### WHAT THE EXERCISE ASKS
Your answer must be only the lines below from the one containing "Unerwartete Zusammenhänge auch" through the one containing "Geplaatst op 1 maart 2016", copied exactly, with the pictures left out.

Dataset records
::::::::::
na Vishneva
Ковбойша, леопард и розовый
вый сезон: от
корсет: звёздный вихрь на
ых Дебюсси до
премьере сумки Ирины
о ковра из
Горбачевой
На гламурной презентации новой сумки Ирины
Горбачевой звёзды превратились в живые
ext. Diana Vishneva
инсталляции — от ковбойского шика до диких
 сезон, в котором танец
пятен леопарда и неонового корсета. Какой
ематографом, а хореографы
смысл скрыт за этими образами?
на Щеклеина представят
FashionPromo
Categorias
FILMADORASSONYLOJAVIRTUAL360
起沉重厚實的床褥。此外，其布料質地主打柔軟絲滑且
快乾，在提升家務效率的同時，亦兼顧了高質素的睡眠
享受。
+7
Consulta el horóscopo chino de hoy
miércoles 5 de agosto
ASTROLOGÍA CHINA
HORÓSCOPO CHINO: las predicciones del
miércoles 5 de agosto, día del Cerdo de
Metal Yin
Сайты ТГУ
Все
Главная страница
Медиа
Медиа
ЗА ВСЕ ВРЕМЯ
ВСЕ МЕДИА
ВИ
::::::::::
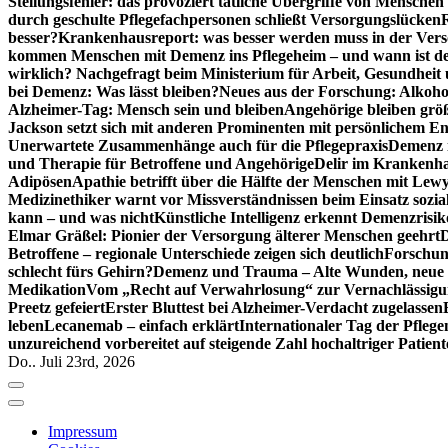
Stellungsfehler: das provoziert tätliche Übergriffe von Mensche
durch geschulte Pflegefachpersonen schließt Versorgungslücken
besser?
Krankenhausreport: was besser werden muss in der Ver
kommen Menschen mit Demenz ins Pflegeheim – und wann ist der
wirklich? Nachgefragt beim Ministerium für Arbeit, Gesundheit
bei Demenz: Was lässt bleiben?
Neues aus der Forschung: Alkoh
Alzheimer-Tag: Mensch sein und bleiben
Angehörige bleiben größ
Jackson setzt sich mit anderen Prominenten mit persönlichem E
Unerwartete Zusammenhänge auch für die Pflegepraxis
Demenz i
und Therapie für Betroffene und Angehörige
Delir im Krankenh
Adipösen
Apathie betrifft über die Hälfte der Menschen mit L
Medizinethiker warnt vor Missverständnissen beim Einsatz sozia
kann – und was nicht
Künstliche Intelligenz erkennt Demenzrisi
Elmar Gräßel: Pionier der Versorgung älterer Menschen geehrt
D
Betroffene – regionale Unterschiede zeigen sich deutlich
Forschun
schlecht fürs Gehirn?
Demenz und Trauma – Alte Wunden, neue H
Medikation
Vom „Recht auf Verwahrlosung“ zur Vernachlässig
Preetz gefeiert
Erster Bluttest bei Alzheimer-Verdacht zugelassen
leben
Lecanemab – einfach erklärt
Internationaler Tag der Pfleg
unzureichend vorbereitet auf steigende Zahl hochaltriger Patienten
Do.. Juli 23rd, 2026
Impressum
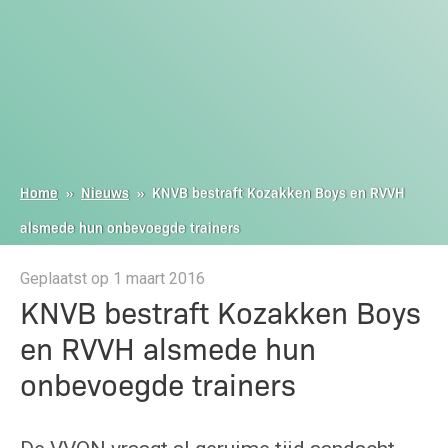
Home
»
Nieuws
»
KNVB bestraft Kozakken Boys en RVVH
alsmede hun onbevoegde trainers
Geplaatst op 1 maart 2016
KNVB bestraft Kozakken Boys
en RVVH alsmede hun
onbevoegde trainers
::::::::::
### OUTPUT FOR THIS EXERCISE
Unerwartete Zusammenhänge auch für die Pflegepraxis
Demenz i
und Therapie für Betroffene und Angehörige
Delir im Krankenh
Adipösen
Apathie betrifft über die Hälfte der Menschen mit L
Medizinethiker warnt vor Missverständnissen beim Einsatz sozia
kann – und was nicht
Künstliche Intelligenz erkennt Demenzrisi
Elmar Gräßel: Pionier der Versorgung älterer Menschen geehrt
D
Betroffene – regionale Unterschiede zeigen sich deutlich
Forschun
schlecht fürs Gehirn?
Demenz und Trauma – Alte Wunden, neue H
Medikation
Vom „Recht auf Verwahrlosung“ zur Vernachlässig
Preetz gefeiert
Erster Bluttest bei Alzheimer-Verdacht zugelassen
leben
Lecanemab – einfach erklärt
Internationaler Tag der Pfleg
unzureichend vorbereitet auf steigende Zahl hochaltriger Patienten
Do.. Juli 23rd, 2026
Impressum
Home
»
Nieuws
»
KNVB bestraft Kozakken Boys en RVVH
alsmede hun onbevoegde trainers
Geplaatst op 1 maart 2016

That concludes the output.